- INPUT MATERIAL
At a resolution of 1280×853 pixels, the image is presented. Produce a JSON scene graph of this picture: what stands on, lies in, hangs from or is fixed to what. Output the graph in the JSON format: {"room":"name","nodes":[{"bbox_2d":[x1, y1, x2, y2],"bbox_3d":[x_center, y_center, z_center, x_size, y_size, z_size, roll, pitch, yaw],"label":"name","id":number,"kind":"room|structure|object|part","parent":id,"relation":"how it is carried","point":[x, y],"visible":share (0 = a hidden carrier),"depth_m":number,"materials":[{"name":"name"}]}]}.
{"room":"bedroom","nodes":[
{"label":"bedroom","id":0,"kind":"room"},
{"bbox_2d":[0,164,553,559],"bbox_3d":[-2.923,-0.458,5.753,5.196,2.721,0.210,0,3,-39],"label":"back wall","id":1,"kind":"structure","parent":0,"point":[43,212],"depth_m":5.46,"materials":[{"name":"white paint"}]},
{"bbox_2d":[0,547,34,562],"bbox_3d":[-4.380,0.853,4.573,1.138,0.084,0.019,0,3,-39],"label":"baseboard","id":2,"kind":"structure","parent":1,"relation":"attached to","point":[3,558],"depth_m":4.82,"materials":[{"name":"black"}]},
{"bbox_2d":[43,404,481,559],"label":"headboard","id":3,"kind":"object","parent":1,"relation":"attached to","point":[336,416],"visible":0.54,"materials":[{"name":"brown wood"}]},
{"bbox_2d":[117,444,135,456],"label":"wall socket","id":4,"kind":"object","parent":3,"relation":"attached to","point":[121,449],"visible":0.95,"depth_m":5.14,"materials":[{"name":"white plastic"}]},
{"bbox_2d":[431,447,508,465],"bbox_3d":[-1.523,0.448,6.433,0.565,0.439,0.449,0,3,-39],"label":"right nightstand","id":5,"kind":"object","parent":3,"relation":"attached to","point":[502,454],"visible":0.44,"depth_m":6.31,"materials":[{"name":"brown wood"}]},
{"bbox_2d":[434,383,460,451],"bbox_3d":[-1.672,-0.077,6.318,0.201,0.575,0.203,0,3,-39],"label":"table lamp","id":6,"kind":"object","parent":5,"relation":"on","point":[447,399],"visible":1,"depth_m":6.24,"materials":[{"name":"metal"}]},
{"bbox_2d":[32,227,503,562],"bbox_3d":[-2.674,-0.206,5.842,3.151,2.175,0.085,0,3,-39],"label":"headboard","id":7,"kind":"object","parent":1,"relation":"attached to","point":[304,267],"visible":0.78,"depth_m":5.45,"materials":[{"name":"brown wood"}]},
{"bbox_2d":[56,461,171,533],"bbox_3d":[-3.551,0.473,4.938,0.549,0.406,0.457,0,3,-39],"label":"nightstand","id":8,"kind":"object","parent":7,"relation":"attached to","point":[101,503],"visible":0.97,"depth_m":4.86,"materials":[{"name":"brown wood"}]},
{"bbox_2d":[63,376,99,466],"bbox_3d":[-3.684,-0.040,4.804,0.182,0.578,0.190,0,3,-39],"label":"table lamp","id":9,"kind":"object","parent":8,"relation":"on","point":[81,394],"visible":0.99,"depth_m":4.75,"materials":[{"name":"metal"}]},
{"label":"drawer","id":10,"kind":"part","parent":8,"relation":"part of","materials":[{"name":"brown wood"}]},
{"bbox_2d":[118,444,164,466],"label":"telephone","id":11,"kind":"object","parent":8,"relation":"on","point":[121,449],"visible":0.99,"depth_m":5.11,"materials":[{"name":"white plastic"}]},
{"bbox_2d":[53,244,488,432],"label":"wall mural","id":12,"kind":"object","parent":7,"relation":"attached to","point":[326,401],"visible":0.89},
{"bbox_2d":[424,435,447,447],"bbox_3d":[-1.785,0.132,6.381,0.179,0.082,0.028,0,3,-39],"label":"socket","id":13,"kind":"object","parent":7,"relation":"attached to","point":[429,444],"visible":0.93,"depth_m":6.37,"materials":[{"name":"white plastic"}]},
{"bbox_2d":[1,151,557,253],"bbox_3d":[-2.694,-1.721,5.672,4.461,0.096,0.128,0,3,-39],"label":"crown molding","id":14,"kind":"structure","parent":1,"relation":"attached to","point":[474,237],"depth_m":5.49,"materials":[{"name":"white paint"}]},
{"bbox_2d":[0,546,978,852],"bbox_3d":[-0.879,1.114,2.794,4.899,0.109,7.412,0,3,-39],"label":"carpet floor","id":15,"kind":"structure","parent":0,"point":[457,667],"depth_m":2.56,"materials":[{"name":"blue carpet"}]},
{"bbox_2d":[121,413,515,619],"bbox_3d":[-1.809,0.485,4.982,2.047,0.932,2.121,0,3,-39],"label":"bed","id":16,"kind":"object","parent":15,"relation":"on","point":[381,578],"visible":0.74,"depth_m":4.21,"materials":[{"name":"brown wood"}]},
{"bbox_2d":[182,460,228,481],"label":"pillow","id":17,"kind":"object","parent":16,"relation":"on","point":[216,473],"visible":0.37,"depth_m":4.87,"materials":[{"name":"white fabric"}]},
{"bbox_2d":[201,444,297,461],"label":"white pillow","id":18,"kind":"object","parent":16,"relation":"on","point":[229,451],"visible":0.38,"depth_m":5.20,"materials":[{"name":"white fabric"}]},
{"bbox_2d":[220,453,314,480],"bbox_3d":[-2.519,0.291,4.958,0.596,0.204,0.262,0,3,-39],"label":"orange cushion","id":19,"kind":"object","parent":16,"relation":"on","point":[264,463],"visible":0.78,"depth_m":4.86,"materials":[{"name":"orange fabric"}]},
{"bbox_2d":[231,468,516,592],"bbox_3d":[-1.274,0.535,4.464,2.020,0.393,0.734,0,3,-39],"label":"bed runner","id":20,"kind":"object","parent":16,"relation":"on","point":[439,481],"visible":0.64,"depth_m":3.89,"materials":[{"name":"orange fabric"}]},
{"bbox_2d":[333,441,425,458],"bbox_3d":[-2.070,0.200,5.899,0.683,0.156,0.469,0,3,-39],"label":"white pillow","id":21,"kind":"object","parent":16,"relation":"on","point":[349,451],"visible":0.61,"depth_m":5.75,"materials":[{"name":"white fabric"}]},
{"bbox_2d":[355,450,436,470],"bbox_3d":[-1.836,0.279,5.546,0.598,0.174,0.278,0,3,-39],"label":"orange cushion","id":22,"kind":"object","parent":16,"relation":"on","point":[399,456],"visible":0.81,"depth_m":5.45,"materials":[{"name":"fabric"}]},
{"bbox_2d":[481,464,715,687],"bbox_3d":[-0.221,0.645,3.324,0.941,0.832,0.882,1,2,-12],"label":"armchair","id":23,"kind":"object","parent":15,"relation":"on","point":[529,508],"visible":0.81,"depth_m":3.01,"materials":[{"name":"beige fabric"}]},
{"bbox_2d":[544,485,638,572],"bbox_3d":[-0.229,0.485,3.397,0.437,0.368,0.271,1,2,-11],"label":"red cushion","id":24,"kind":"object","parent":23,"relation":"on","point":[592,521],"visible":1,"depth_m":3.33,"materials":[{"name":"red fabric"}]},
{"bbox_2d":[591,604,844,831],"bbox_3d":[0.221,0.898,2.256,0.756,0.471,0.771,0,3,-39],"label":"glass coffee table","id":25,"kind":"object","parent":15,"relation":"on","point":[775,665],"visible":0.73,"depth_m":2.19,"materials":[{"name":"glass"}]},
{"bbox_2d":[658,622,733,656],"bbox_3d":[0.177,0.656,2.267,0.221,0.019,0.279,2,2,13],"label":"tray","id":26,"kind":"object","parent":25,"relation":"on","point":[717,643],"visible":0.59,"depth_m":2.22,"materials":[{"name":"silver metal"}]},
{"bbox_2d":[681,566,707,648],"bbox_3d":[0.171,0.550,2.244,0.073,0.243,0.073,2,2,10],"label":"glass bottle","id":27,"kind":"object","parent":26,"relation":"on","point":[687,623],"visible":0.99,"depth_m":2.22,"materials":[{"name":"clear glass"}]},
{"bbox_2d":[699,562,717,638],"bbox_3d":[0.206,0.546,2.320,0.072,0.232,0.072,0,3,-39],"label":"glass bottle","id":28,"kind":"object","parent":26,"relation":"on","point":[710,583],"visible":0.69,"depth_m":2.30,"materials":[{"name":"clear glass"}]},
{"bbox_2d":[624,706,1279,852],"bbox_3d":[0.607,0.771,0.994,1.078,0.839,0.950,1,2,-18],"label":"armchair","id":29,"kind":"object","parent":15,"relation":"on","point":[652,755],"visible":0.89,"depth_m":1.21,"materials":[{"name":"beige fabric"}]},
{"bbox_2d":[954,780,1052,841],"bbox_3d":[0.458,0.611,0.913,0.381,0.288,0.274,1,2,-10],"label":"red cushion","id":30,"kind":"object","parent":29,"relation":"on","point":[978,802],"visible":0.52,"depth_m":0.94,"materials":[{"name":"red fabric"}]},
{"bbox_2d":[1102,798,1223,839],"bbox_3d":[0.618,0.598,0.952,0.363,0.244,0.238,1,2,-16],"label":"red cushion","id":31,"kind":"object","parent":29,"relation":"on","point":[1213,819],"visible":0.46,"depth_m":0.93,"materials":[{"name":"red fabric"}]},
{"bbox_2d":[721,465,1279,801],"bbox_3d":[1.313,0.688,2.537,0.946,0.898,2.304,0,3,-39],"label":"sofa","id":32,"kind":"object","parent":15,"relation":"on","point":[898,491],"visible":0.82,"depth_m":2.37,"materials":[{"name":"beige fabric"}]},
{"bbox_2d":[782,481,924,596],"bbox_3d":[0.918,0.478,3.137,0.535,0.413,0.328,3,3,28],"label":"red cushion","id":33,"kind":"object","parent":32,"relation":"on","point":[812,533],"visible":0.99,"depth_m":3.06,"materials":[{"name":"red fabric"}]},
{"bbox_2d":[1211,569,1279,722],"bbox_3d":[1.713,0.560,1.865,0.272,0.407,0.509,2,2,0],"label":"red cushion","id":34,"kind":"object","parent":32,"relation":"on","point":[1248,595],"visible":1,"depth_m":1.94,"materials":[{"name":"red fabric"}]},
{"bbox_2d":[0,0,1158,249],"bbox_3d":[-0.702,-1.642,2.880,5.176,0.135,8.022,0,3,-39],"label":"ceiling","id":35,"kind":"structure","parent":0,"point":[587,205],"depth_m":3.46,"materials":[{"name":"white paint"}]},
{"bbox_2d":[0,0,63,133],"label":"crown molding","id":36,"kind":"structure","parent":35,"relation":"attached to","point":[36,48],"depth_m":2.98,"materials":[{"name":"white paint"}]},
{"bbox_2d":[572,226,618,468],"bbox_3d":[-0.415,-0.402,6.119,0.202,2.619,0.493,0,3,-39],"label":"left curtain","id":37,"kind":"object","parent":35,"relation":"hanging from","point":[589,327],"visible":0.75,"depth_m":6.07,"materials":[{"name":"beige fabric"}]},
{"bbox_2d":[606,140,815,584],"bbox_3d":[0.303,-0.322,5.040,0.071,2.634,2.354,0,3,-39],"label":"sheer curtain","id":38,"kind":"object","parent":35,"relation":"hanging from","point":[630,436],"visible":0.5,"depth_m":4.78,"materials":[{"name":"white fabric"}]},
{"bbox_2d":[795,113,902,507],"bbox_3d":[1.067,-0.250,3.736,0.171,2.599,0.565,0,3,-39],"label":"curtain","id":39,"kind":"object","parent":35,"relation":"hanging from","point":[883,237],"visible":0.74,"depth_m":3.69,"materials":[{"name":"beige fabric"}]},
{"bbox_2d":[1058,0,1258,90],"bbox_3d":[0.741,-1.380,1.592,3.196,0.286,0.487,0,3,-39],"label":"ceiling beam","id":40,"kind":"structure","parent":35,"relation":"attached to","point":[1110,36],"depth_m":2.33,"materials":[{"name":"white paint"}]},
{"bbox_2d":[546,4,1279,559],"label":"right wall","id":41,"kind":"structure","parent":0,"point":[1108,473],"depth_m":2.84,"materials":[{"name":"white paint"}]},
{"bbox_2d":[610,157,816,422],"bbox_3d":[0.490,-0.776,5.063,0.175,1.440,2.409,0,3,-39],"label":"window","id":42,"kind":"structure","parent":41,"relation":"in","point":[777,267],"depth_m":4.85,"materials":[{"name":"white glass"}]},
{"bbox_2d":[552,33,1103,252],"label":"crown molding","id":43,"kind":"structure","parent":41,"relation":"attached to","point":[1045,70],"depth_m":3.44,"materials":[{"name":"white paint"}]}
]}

- TRY IT
The lines above that include "wall" should each be listed.

- TASK RESULT
{"bbox_2d":[0,164,553,559],"bbox_3d":[-2.923,-0.458,5.753,5.196,2.721,0.210,0,3,-39],"label":"back wall","id":1,"kind":"structure","parent":0,"point":[43,212],"depth_m":5.46,"materials":[{"name":"white paint"}]},
{"bbox_2d":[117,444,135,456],"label":"wall socket","id":4,"kind":"object","parent":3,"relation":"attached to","point":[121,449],"visible":0.95,"depth_m":5.14,"materials":[{"name":"white plastic"}]},
{"bbox_2d":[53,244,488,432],"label":"wall mural","id":12,"kind":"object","parent":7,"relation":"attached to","point":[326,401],"visible":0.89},
{"bbox_2d":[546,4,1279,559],"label":"right wall","id":41,"kind":"structure","parent":0,"point":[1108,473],"depth_m":2.84,"materials":[{"name":"white paint"}]},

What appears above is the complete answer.